16 Replies to “Things that scare me”

  1. Love this post Allison. I always try to remember the saying, whenever I feel myself choosing whether to do something scary or just back away from it, “this might not work… but what if it does?” Keep knocking on doors, because you’ll never know if you never try. Go get em! xo

  2. Allison, I can’t watch the video yet (our internet is insanely slow and we can never get videos to play), but I wanted to comment on everything else. First, you may know this already, but the Eleanor Roosevelt quote is one of my favorites and has guided quite a few choices over the years!

    Maybe my inner voice is the reason I’ve been kind of “stuck” professionally for the last 6 or so months. I had so many ideas last summer, and now I have no clue what to do next.

    Kick butt, and do one thing every day that scares you.

    1. I did actually know you love that quote! I was trying to work in a shout out, but couldn’t make it flow. So here is a somewhat awkward, delayed shout out: go visit Heather’s blog, she’s awesome!

      You want a bit of unsolicited advice? I think you should write a list of all the things you kind of sort of want to do. Then put them in order. Then start doing the thing on the top of the list. Even if it maybe doesn’t fit with where you think your life is going. Location-based wedding photography business when we want to be location independent? It sounds ridiculous, but it’s actually pretty amazing. We get a home-base. And friends. And a regular life. And adventure. And we’re making it work.

      xo

  3. Way to go girl! Loved reading this post — it really resonated with me! I too struggle with that little voice of doubt, something which I continue to work on and battle. I look forward to more discussions over wine one days soon… :)
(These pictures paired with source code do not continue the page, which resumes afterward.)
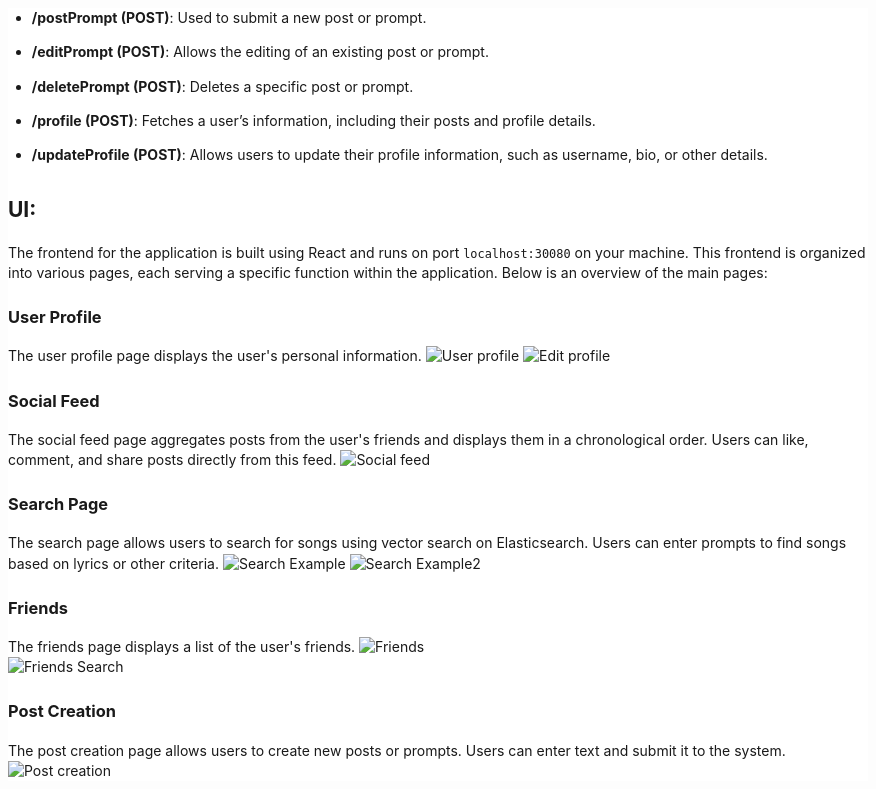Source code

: - **/postPrompt (POST)**: 
  Used to submit a new post or prompt.

- **/editPrompt (POST)**: 
  Allows the editing of an existing post or prompt.

- **/deletePrompt (POST)**: 
  Deletes a specific post or prompt.

- **/profile (POST)**: 
  Fetches a user’s information, including their posts and profile details.

- **/updateProfile (POST)**: 
  Allows users to update their profile information, such as username, bio, or other details.

## UI:

The frontend for the application is built using React and runs on port `localhost:30080` on your machine. This frontend is organized into various pages, each serving a specific function within the application. Below is an overview of the main pages:


### User Profile
The user profile page displays the user's personal information. 
![User profile](../../Profile.jpeg)
![Edit profile](../../EditProfile.jpeg)

### Social Feed
The social feed page aggregates posts from the user's friends and displays them in a chronological order. Users can like, comment, and share posts directly from this feed.
![Social feed](../../Feed.jpeg)

### Search Page
The search page allows users to search for songs using vector search on Elasticsearch. Users can enter prompts to find songs based on lyrics or other criteria.
![Search Example](../../PrompTunes.jpeg)
![Search Example2](../../PrompTunes2.jpeg)

### Friends 
The friends page displays a list of the user's friends.
![Friends](../../Friends.jpeg)\
![Friends Search](../../FriendsSearch.jpeg)

### Post Creation
The post creation page allows users to create new posts or prompts. Users can enter text and submit it to the system.
![Post creation](../../Posts.jpeg)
    1. Thanks! I can’t believe how soon we’ll be battling our little voices over wine. And maybe running. My old injury is totally not flaring up anymore, so I’m starting to think June might be do-able. And the “good” little voice in my head is telling me I should think about the Kelowna marathon as a way to celebrate my b-day… We shall see :)

  4. Oh, Allison….thank you for this post! :) My little voice of doubt has been louder than normal lately. It’s got me feeling a bit down and a bit deterred. Seeing how you too have such self doubts, yet are working to push through them & truly test yourself is very inspiring. And makes me feel less alone. It’s funny…I think you are so talented….yet you have self doubt. Could you imagine what we could accomplish without these doubts? I think you are well on your way to finding out! Hugs! Keep up the great work sweetie!

    1. Thanks for this awesome comment, it seriously made me feel all warm and fuzzy inside :)

      And thanks for the link love shout out, too, girl!

  5. You are so cute in your video! And congrats on raising your prices and sticking to them. One of my best friends is a wedding photographer (Kyle Hepp), and I’ve seen how scary it is to raise prices and worry no one will ever hire you again…but I’ve also seen clients respect higher prices and business boom as a result. I’m sure that the latter will happen for you soon!

    1. Thanks Emily, I kind of feel like such a doofus in my video. I prefer being behind the camera to in front :)

      I love hearing that other people struggle with it to. I follow Kyle’s blog – she’s one of my very very favourite photographers – and I remember her posting about pricing and losing clients to cheaper prices. But there comes my little voice saying “I’m not NEARLY as good as Kyle – this tactic will NEVER work for me”. Gotta love a healthy does of self-doubt on a Saturday morning, hey?!

  6. Loved your post. Funny I have that same little voice inside.
    I watch almost all the CreativeLive courses and have learned so much.
    Hope to see you at the one you applied for. Have you heard?
    Is that the next one coming up??
    All the best.
    ( I am Foxleigh neighbours with Jon’s folks. )

    1. Unfortunately, I didn’t make the cut to go to the CreativeLive course next weekend. That being said, I got wonderful news today: I made the short list on the Richmond 365 Days of Dining Competition! They chose 12 finalists out of 1,500 applicants. I can’t really believe this is happening!